Task requirements: If a picture appears in the records, skip it; copy everything else exactly.
^^^^^^^^
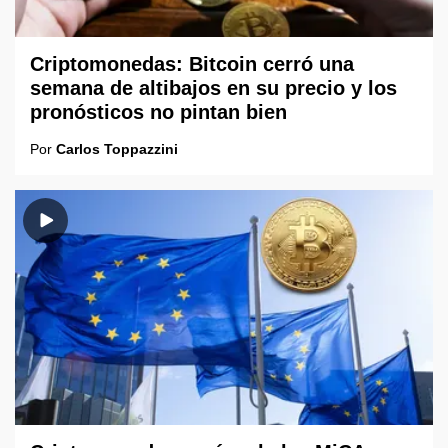
Criptomonedas: Bitcoin cerró una
semana de altibajos en su precio y los
pronósticos no pintan bien
Por
Carlos Toppazzini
^^^^^^^^
Response below:
Criptomonedas: Bitcoin cerró una
semana de altibajos en su precio y los
pronósticos no pintan bien
Por
Carlos Toppazzini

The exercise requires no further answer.